Background: : Treatment of elderly patients with stage III NSCLC is controversial. Limited data exist, as the elderly are underrepresented in clinical trials.
Methods: : After ethics approval, we performed a retrospective review of 1372 stage III NSCLC patients treated at our institution during the period 1997-2007. Patients with malignant effusions and microscopic N2 discovered only postoperatively were excluded, leaving 740 who were classified by treatment plan: palliative (palliative chemotherapy or radiation [≤40 Gy]); nonsurgical multimodality (>40 Gy radiation ± chemotherapy); or surgical multimodality (chemotherapy, radiation, and surgery). Demographics, treatment, toxicity, and survival were analyzed by age, 0 to 65 years, n = 384; 66 to 75 years, n = 256; 76+ years, n = 100, and compared using log-rank, univariate, and multivariate statistical tests.

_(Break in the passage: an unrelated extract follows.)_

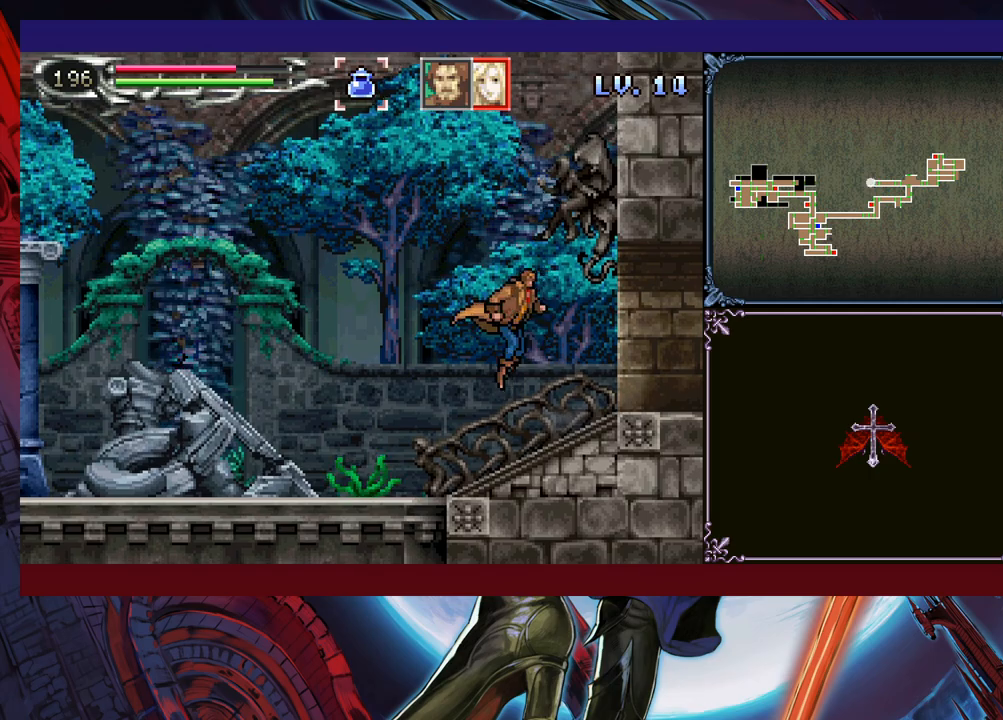
{"buttons": [], "left_stick": "up", "events": [[133, "left_stick", "up-left"], [250, "left_stick", "center"], [383, "X", "down"], [383, "left_stick", "up"], [500, "X", "up"]]}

Results: : Patients older than 65 years were more likely to have poor performance status (p < 0.0001), multiple comorbidities (p < 0.0001), and to receive palliative therapy only (p < 0.0001). Older and younger patients treated with curative intent with nonsurgical bimodality therapy or trimodality therapy including surgery had similar rates of grade 3/4 toxicity (0-65 years, 39%; 66-75 years, 43%; 76+ years, 5%; p = 0.18) and toxic death (0-65 years, 4%; 66-75 years, 4%; 76+ years, 0%; p = 0.76). Survival was worse with increasing age (p < 0.0001), likely due to greater use of palliative treatment in the elderly. When survival was analyzed for patients treated with curative intent, there was no difference between age groups for nonsurgical (p = 0.32) or surgical (p = 0.53) therapy.
Conclusion: : In select fit elderly patients, combined modality therapy is tolerable and is associated with survival similar to that of younger patients.